Friday, May 18, 2007

Frost/Nixon


At the end of Peter Morgan's Frost/Nixon, currently running a limited engagement at the Bernard B. Jacobs Theater, a live televised image of Frank Langella, as Richard Nixon, is projected on a large multi-monitor mosaic backdrop. The image is frightening, the stuff of nightmares, not so much because it is the moment when Nixon finally admits wrong-doing, but because Frank Langella’s heavily made-up face looks like a large Mardi-Gras puppet head.

It is often said that the camera hides nothing, but here the camera reveals very little. With a great disservice done to Mr. Langella’s uncanny imitation of Richard Nixon, the large video image allows the audience to really look into his eyes, and the eyes will always call the actor’s bluff. And here the bluff was obvious: Langella’s performance is nothing more than a well-rehearsed caricature. There was no inner life in his eyes. Just Frank Langella.

When I saw Oliver Stone’s Nixon with Anthony Hopkins as the paranoid President. the characterization was so excessive in it’s sleaziness that I began it to feel sorry for ol’ Tricky Dick. But perhaps I have some perspective, as the Nixon era happened during my childhood and I never really comprehended the zeitgeist of Watergate. It is hard for me to hate Nixon precisely because I view him as an historical figure, who is intriguing in both his excesses and his genius. The Nixon administration is yet another historical case study of the corruption of power.

I remember watching the Nixon interviews on our console television. I was mostly bored by the proceedings, unsure why father was screaming obscenities at the television. Years later, upon seeing them again, I was struck by how disarmingly charming Nixon was in his self-effacement. Nixon, of course, was a Quaker, a sect known for it’s active pacifism, an intriguing contradiction for someone who ordered the carpet bombing of Cambodia.

But Frank Langella’s Nixon, with his exaggerated stooped walk and carefully studied gesticulations and vocal inflections, is a disarmingly charming caricature but bereft of the venality and menace that lurked underneath Nixon’s affability. I didn’t hate the Langella Nixon, I didn’t love the Langella Nixon. I simply didn’t care.
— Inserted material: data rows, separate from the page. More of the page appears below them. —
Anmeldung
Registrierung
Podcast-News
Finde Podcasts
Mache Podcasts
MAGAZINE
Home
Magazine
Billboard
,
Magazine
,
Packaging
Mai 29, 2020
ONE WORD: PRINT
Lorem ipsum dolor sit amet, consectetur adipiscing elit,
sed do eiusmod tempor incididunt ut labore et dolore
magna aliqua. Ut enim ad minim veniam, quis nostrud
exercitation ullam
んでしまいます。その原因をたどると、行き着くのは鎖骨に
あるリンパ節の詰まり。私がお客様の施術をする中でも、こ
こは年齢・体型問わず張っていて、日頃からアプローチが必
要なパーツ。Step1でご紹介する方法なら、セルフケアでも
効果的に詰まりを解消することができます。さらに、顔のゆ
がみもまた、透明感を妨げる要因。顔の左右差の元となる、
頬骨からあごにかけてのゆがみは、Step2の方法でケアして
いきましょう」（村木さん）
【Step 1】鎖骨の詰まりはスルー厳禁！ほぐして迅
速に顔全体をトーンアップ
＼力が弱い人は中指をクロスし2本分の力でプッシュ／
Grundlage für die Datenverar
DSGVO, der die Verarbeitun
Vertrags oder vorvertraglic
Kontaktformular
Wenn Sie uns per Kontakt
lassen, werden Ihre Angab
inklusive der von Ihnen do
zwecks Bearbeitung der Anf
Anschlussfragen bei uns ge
As David Frost, Michael Sheen is simply awful and representative of the most amateurish qualities of the British school. Aimlessly perambulating around the stage to depict Frost’s ambitious restlessness, I wanted to shout at him to stop. Motion does not equal turmoil. It just means the actor and director have no clue as to what they’re doing. Equally amateurish were the wistful glances outward intended to depict intense self-reflection, but just looked stupid. Sheen’s poor stage training was most evident in an early scene when David Frost is chatting with his producer. Never engaging his producer, Sheen’s Frost played the entire scene facing the audience. In actor terms, that is called “cheating out”. It’s cheating precisely because the audience is supposed to be unaware of it. But with Sheen, I was not only aware of it, but his self-conscious stage presence completely detached him from the through line of the scene.
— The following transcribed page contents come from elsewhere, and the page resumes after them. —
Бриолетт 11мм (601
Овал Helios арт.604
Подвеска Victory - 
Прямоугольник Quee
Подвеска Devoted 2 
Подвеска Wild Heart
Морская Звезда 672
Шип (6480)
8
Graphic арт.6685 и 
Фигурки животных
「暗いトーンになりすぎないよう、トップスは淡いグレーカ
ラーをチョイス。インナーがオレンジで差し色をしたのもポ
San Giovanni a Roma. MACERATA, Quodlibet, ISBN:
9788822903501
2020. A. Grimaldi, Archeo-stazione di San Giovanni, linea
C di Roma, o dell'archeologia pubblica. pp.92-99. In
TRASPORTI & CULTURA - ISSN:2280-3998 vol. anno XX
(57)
Equally irritating was Stephen Kunkin as Jim Reston. As the narrator and moral conscience, he was often posed, leaning against the wall, watching the action with contempt and editorial comment.

As Jack Brennon, Nixon’s bellicose chief of staff, Corey Johnson embarrasses himself by standing and, for no apparent reason, barking his lines. It is yet another hackneyed characterization, the military man who’s single overriding characteristic is to bark like a drill sergeant. The rest of the cast were equally uninspired and two-dimensional.
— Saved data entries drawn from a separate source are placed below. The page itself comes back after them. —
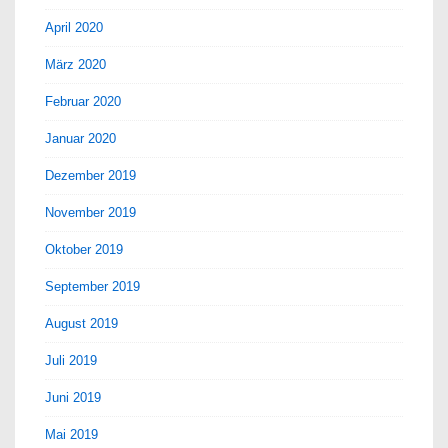
April 2020
März 2020
Februar 2020
Januar 2020
Dezember 2019
November 2019
Oktober 2019
September 2019
August 2019
Juli 2019
Juni 2019
Mai 2019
Despite the acting, I did enjoy Peter Morgan's script. No new ground is broken, but it's swift and clever. Unfortunately, it is bogged down in the pedestrian direction of Michael Grandage. Grandage belongs to the "Pretty Picture" school of directing, where every moment is contrived to present a composed picture to the audience. Unfortunately, dramatic action is not static and not composed of pretty pictures and only emphasizes the two dimensionality of the acting. Theater is a temporal craft, like dance or music. If I wanted to look at pretty pictures, I would go to the museum.